DESCRIPTION OF THE TASK:
Check each line of the material below for the string "Gates", then report how many lines have it, and nothing else.

───

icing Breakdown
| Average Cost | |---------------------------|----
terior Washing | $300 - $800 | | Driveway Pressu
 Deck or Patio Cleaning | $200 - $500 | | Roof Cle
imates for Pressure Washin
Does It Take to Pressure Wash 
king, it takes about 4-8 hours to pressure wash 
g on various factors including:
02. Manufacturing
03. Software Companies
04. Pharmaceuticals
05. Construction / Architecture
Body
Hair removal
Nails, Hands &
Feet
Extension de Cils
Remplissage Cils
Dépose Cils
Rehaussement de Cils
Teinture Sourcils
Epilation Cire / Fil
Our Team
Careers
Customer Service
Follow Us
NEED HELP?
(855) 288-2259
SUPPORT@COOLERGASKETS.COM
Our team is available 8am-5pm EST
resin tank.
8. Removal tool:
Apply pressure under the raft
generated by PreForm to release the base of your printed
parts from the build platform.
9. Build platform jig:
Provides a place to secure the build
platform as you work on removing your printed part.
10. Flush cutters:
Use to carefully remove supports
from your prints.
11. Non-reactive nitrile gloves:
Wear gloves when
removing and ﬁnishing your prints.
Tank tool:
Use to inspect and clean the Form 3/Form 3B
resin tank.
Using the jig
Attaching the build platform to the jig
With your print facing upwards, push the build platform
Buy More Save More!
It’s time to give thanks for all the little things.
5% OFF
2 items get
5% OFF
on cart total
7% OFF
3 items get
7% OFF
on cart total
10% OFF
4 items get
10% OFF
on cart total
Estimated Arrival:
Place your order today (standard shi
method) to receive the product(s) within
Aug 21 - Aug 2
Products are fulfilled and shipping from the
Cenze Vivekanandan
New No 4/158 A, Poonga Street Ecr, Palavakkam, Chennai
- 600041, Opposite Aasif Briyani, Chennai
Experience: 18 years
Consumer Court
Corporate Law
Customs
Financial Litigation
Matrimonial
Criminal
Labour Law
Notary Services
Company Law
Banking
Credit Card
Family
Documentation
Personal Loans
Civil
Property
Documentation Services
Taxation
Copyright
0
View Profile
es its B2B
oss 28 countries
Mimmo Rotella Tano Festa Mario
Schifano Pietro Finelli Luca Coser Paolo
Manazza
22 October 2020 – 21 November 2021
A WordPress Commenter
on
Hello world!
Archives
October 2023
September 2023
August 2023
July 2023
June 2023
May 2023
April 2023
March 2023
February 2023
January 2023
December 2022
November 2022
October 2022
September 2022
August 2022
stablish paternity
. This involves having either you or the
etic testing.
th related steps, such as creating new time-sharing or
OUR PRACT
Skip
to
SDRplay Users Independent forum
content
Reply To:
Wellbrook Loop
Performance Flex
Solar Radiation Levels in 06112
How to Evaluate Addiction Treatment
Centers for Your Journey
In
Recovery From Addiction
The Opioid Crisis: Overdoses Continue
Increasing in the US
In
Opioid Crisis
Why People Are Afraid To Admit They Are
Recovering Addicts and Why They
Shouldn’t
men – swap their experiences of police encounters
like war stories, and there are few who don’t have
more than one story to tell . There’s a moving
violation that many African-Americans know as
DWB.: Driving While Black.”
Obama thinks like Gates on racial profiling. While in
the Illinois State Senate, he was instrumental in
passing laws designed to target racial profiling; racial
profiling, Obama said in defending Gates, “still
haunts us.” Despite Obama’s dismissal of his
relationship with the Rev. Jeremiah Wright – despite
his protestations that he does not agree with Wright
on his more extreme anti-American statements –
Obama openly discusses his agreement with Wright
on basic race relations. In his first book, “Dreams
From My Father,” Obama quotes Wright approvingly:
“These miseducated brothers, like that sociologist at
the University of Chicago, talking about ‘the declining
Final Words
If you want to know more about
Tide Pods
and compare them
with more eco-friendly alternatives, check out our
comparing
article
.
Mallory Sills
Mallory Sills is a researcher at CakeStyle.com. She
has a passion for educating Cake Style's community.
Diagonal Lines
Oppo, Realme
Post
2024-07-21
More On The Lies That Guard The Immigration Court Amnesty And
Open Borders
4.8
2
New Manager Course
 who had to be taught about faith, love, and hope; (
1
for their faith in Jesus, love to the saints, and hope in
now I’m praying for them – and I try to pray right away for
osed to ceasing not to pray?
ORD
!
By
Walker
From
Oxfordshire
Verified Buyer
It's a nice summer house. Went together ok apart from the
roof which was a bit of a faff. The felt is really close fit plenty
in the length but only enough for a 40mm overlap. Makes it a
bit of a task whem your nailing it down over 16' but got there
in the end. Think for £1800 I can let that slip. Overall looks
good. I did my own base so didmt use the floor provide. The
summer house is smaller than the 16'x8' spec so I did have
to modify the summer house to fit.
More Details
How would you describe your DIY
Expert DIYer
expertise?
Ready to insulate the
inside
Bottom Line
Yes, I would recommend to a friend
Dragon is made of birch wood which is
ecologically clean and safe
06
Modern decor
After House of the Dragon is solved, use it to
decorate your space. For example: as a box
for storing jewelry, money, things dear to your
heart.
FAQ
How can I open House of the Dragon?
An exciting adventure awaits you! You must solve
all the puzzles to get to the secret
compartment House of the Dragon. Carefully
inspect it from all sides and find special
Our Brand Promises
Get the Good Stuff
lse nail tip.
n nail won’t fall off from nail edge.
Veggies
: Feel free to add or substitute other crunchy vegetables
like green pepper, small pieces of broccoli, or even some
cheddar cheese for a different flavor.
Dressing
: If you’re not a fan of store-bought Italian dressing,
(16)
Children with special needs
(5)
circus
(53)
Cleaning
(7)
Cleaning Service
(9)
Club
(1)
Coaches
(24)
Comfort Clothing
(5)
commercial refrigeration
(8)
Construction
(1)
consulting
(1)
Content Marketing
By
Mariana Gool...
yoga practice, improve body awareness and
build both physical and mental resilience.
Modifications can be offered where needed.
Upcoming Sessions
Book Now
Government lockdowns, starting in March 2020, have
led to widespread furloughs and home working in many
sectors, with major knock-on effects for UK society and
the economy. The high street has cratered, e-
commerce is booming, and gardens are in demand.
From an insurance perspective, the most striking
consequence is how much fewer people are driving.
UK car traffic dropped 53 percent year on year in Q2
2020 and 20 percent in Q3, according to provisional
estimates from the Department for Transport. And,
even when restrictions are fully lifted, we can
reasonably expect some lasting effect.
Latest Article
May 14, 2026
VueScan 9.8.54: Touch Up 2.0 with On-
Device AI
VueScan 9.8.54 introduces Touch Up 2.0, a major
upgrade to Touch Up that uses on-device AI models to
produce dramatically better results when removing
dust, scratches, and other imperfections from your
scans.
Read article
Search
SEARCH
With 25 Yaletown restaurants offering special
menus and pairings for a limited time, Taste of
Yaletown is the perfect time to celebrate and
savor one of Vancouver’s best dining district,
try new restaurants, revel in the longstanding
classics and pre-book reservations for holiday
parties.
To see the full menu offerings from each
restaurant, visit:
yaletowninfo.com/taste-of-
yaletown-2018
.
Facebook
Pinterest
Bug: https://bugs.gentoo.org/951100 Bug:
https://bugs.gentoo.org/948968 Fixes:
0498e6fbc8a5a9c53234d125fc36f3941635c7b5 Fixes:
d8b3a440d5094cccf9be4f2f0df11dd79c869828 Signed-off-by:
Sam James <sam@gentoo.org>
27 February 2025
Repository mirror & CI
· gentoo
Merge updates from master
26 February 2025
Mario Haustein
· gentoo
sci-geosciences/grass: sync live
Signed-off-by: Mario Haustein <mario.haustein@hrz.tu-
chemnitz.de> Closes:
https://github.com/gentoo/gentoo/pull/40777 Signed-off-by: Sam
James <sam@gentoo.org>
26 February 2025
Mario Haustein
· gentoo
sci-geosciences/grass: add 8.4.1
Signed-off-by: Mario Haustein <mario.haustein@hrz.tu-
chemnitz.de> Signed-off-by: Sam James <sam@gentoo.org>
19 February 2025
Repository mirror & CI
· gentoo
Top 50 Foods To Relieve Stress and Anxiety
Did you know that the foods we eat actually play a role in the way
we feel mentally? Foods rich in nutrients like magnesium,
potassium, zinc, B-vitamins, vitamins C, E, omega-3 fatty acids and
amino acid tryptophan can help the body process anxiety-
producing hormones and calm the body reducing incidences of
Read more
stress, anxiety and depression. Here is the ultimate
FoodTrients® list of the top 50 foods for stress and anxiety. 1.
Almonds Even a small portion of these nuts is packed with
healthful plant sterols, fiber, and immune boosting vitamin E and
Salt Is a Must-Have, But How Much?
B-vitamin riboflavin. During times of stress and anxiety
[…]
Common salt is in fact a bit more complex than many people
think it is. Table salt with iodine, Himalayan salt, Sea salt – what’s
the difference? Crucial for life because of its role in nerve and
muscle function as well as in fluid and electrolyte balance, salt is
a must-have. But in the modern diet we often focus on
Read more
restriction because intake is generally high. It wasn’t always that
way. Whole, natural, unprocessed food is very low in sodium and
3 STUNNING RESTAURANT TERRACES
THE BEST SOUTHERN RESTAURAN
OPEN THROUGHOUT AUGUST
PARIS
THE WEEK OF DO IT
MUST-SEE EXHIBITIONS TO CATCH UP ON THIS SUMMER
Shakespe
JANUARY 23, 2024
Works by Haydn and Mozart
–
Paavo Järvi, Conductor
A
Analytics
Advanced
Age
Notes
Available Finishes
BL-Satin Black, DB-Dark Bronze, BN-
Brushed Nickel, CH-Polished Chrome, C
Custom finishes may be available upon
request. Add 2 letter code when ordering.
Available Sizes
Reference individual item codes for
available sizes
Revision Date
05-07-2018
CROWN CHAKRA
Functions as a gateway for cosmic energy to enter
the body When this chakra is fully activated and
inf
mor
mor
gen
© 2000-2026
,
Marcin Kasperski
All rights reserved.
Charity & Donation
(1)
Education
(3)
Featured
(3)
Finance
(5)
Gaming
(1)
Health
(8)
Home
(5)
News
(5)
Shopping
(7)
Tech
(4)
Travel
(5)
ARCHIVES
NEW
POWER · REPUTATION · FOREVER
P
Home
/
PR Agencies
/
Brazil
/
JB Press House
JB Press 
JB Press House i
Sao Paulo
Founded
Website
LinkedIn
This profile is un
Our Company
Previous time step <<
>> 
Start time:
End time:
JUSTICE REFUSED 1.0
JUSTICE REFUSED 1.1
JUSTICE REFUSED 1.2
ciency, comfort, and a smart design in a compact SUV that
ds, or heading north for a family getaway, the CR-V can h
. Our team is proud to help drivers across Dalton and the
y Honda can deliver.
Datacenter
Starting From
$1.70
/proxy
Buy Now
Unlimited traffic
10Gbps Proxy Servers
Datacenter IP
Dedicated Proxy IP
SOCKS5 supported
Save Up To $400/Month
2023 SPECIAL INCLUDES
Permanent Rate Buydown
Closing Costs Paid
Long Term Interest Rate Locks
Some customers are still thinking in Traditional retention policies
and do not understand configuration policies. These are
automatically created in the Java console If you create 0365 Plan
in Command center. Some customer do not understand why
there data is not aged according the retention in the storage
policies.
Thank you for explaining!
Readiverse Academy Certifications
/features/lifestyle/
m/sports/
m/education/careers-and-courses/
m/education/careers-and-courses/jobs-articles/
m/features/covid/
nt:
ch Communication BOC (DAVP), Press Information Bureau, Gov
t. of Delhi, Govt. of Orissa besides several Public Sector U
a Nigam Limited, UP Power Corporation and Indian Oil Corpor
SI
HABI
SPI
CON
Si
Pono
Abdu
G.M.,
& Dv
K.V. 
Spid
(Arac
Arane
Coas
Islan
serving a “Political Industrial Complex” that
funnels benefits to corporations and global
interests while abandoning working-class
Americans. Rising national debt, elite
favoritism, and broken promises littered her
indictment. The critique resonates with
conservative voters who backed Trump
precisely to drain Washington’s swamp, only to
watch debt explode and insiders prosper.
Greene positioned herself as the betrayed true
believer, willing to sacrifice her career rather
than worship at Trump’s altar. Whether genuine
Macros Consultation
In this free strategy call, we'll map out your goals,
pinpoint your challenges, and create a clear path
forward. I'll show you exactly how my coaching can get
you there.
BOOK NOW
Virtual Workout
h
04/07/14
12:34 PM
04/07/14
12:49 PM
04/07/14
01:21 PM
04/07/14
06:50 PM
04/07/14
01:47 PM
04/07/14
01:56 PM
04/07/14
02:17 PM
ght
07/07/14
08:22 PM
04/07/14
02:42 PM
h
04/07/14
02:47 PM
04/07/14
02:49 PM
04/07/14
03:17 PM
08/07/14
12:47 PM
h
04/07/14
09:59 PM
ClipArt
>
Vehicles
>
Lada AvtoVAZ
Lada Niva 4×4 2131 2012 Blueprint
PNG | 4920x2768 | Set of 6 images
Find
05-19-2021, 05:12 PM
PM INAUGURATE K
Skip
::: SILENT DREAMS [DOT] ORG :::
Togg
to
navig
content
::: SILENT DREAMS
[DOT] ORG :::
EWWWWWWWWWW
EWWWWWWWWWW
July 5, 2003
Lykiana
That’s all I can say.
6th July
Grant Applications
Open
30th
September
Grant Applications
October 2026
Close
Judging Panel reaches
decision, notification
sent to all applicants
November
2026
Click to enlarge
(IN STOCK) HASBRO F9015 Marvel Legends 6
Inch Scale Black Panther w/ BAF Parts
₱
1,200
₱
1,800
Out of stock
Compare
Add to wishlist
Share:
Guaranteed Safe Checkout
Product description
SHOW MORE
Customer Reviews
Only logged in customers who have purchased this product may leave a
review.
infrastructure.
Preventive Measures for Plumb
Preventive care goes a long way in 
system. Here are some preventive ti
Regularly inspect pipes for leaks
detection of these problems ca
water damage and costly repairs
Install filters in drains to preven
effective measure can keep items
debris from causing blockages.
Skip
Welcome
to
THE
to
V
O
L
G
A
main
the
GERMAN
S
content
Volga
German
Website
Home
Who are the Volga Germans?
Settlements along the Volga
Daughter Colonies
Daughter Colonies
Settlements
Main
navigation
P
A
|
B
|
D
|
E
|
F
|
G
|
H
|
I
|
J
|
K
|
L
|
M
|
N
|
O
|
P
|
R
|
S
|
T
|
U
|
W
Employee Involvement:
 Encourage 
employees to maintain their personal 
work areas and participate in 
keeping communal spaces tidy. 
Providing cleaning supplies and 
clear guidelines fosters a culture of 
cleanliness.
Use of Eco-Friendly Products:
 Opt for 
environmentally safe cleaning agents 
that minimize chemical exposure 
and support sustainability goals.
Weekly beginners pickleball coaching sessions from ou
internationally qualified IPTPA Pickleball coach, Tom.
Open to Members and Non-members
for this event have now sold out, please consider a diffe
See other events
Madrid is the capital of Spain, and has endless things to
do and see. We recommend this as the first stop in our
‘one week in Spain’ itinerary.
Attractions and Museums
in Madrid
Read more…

───

TASK OUTPUT:
2